The sequences of strains isolated from Sambalpur is Genotype 1 and subtype A which is the predominant type circulating in India [3–5, 7]. The other closer strains were identified in different outbreaks reported from North India [5] and south India.
During the investigation it was observed that, the source of drinking water is pipe water supply from river through bigger overhead storage tanks and connected to individual houses through pipelines. In the areas, the water supply pipes are run by the side of drains carrying sewerage water. At many points the pipe line was leaking which allowed mixing of fecally contaminated drain water into domestic supply. Good personal hygiene especially hand washing practice was also not maintained and children were practicing open defecation. Drinking water filtration/boiling at house hold level was not adequate. The above observations point towards possible contamination of drinking water source as evident from high coliform count and improper personal hygiene (hand washing) that has caused the spread.
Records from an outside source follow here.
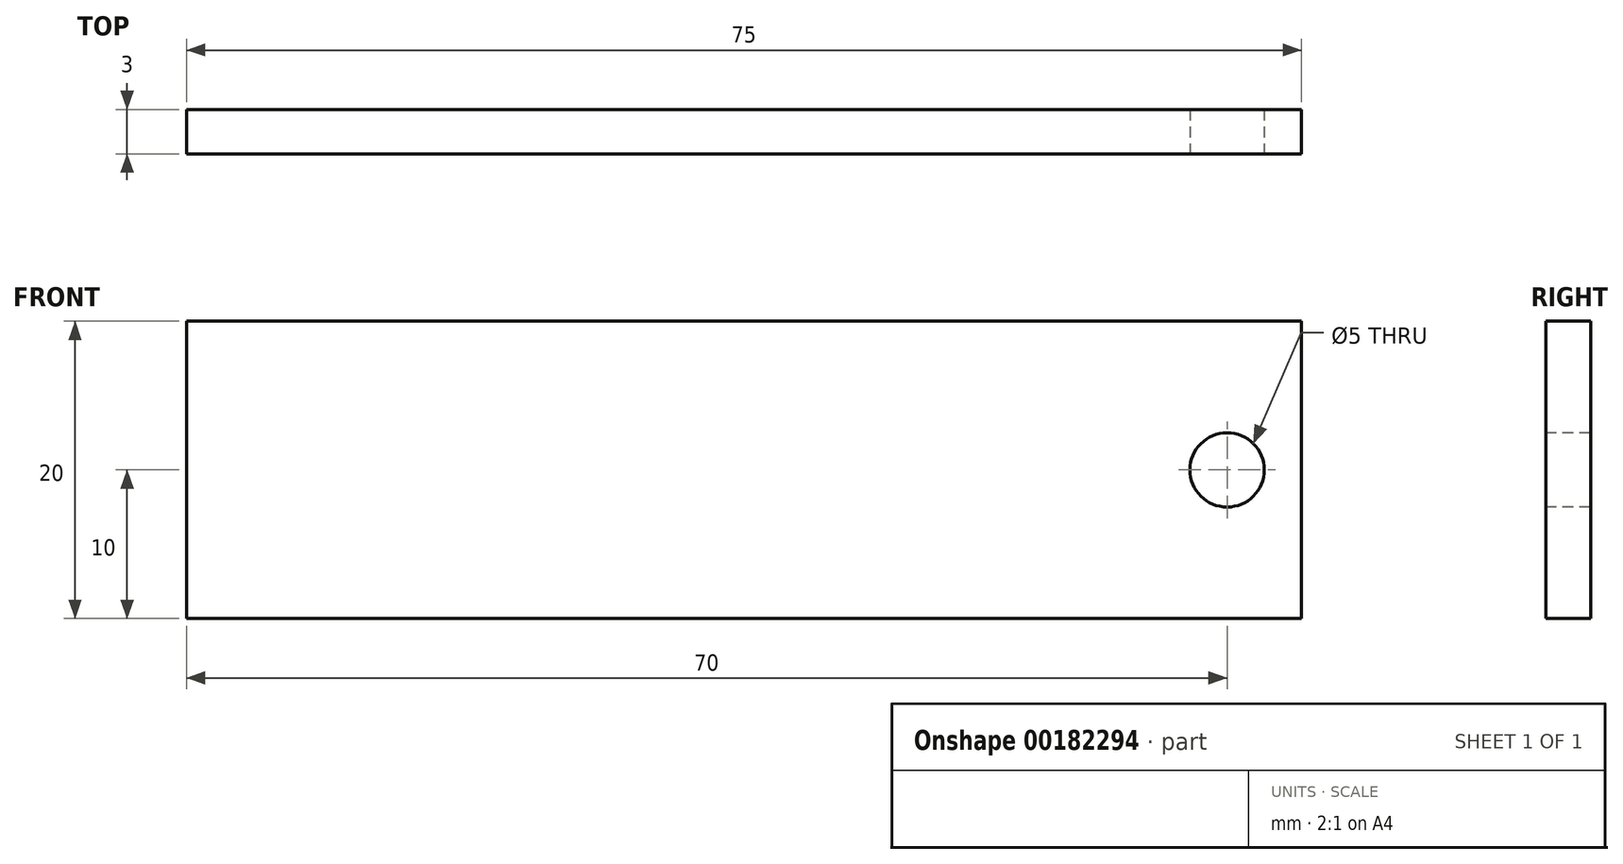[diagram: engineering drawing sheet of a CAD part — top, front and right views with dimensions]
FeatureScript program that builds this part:
annotation { "Feature Type Name" : "Feature", "Feature Type Description" : "" }
export const myFeature = defineFeature(function(context is Context, id is Id, definition is map)
    precondition{}
    {
        {
            var Q0;
            Q0=qCreatedBy(makeId("Front.planeOp"),FACE);
            var sketch = newSketch(context, id + "F0", { "sketchPlane" : qUnion([Q0])});
            skLineSegment(sketch, "E0.bottom", {"start": v(0, 0) * mm, "end": v(75, 0) * mm});
            skLineSegment(sketch, "E0.top", {"start": v(0, -20) * mm, "end": v(75, -20) * mm});
            skLineSegment(sketch, "E0.left", {"start": v(0, 0) * mm, "end": v(0, -20) * mm});
            skLineSegment(sketch, "E0.right", {"start": v(75, 0) * mm, "end": v(75, -20) * mm});
            skCircle(sketch, "E1", {"center": v(70, -10) * mm, "radius": 2.5 * mm});
            skSolve(sketch);
        }
        {
            var Q0;
            Q0 = qSketchRegion(id + "F0", true);
            extrude(context, id + "F1", {"entities" : qUnion([Q0]), "oppositeDirection" : true, "depth" : 3 * mm});
        }
    });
This study highlights Hepatitis E virus outbreak that occurred due to contamination of sewerage water with the domestic water supply. In a resource-limited state, particularly when urban areas grow rapidly, provision for sewerage disposal and protected water supply is often neglected, with serious consequences for public health which should be monitored regularly by the public health bodies. In absence of a vaccine and effective antiviral therapy, the source and supply of drinking water is the only way to control the outbreak. This outbreak has created alertness among state health and municipal authorities to be prepared for the similar kind of situation for other part of the state.
Acknowledgement
The authors would like to thank Indian Council of Medical Research for financial assistance, State public health department and National Institute of Virology, Pune for providing support during investigation.